● **Problem to solve**
Pull out each line from the items below in which the word "value" appears, leaving all other lines out.

● **Study material**
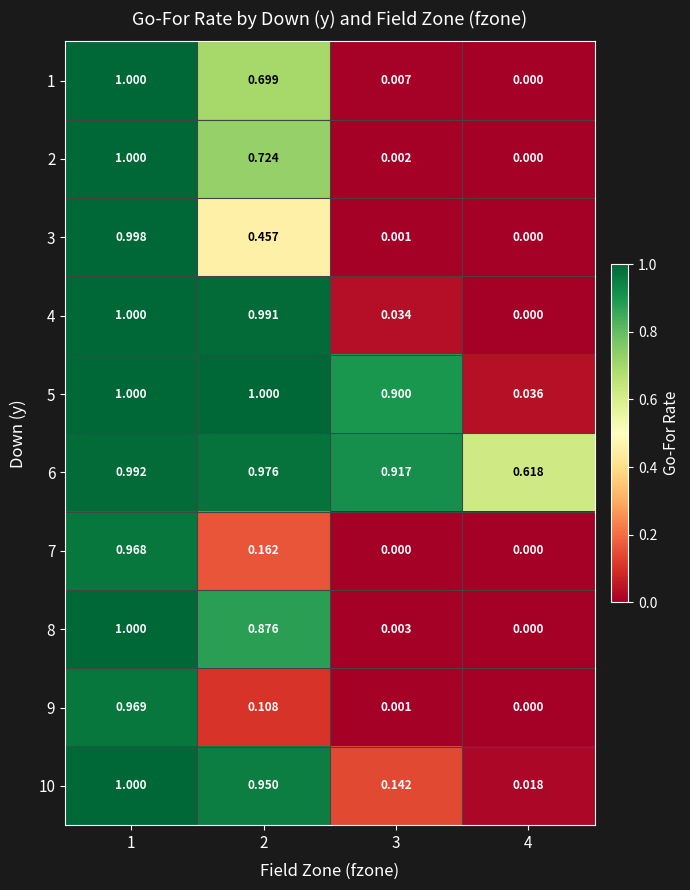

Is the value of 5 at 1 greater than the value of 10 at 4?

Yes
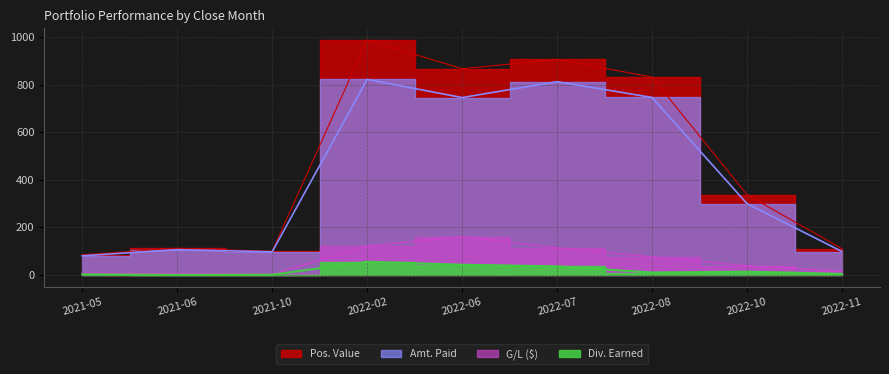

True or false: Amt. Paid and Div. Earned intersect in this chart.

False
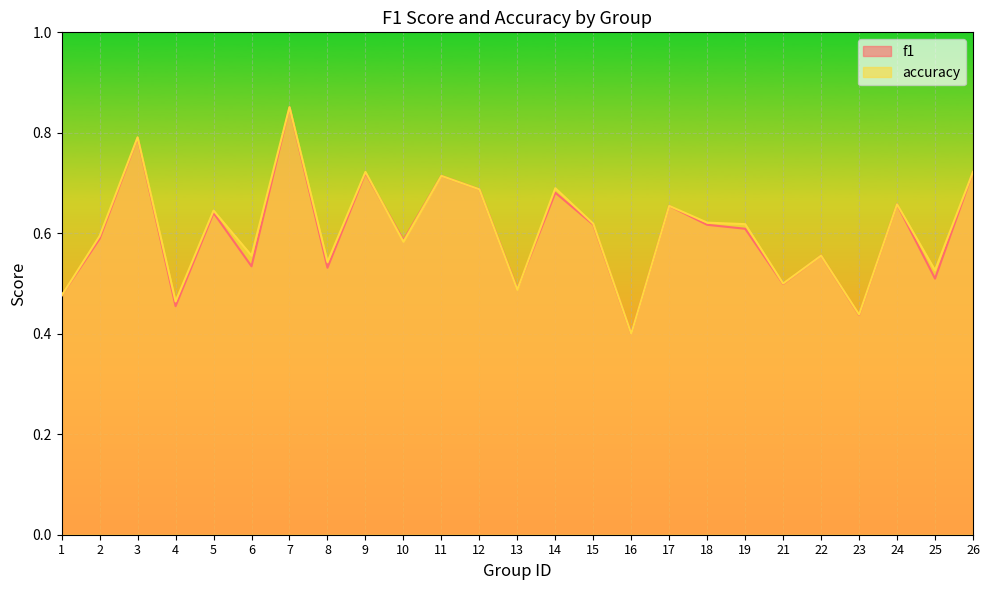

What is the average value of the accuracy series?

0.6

---

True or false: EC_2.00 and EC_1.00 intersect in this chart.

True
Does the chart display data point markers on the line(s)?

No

● **Task answer**
Is the value of 5 at 1 greater than the value of 10 at 4?
What is the average value of the accuracy series?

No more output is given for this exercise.